Top Twenty Support Groups For Autism

Autism has gained a lot of support from organizations in the past fifteen years.  Originally there weren’t that many places to go to find information, locate specialists and therapists or find financial resources to help.  Now there’s more than enough information and charitable groups who can help parents with autistic kids.

  1. AutismSpeaks:  This is one of the largest autism resource sights out there.  It currently is working on research to find the causes of autism while providing a wealth of current information and links to families with autistic children.
  2. Autism4ever:  Addresses the unique needs of adults with all levels of autism and helping families find living spaces for their children or siblings that have autism.
  3. About.com:  It seems like a strange place to find information about autism, but most of what they touch on is quite accurate information.  It’s a good place to start if you have never heard of autism prior to being told your child has it.
  4. AutismResources.com: Much like Autism Speaks, but it does have a few extra resource links Autism Speaks does not.
  5. NationalAutismResources.com :  A website that sells all kinds of therapeutic toys and devices just for parents and teachers who have and are working with kids with autism.
  6. AutismPDD.net: information site that also connects parents to autism resources by state.  Very useful if parents are having a hard time trying to find resources that are actually in the state in which they reside.
  7. Federal Social Security and Disability Income: once it’s well-documented that a child has autism, parents can apply to receive additional financial support for their autistic child(ren).  It doesn’t take more than two months before benefits begin, and as long as the benefits are used to help the child they continue.  Both state and federal benefits are awarded within the same time frame, although some are based on the rest of the household income.
  8. AutismSociety.org: Another helpful site full of information that encourages others to become members of their group and advocate for research into autism and advocate for adults and children with ASD disorders.
  9. National Institute of Mental Health, or NIMH:  A government website that helps debunk falsehoods about certain neurological and mental health disorders.
  10. YARC or ARC: Community organizations that organize activities for children and adults with special needs.  Gives everyone a chance to socialize, relax and have some fun.
  11. AutismResource.net:  A central New Jersey site that helps parents do a search for anything related to autism
  12. Autism.Lovetoknow.com:  Lists hundreds of articles and resources and connects moms of autistic children and adult children to activities and various forms of autistism support.
  13. TheAutSpot.com: A combination blog, resource center, news center, and shop for everything autism.
  14. NAMI, or National Alliance on Mental Illness:  Your child doesn’t have to have a mental illness, nor do you.  Weekly meetings in local chapters on every possible topic are a good way for parents to get out and distress while talking about the challenges they face raising a special needs child.  NAMI hosts many events.
  15. Respite homes:  locally there should be a few children and adult respite homes or adults who are specially trained and willing to provide respite to parents with especially challenging children.

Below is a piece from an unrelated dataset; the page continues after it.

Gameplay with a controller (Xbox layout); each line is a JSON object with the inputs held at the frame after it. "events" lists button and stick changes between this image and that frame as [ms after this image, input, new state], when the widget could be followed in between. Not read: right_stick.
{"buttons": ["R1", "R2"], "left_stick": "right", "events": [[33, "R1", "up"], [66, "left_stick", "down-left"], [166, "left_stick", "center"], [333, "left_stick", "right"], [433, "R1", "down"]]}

  16. Sitter.com:  It is extremely difficult to get a babysitter and go out for the night if you have a special needs child.  This site screens all of its sitters and performs background checks before it allows sitters to post their services.  Parents can even do a site wide search for “ autism” and narrow the distance down to the nearest five  miles to find someone who has had experience and training in autism.
  17. The local county service provider in your area will know a lot about what resources are available close to you.
  18. Teachers are an excellent resource, especially special needs teachers who have access to a lot of resources that might not even be found online without their help.
  19. Applied Behavior Analysts who provide additional before and after school therapeutic help.  They might have one or two resources that aren’t on this list; otherwise they are a support all on their own.
  20. Your spouse or partner: While this is a long and difficult road, if you have a loving and supportive spouse or partner, don’t forget that he or she is there beside you and can take over when your child gets to be too much.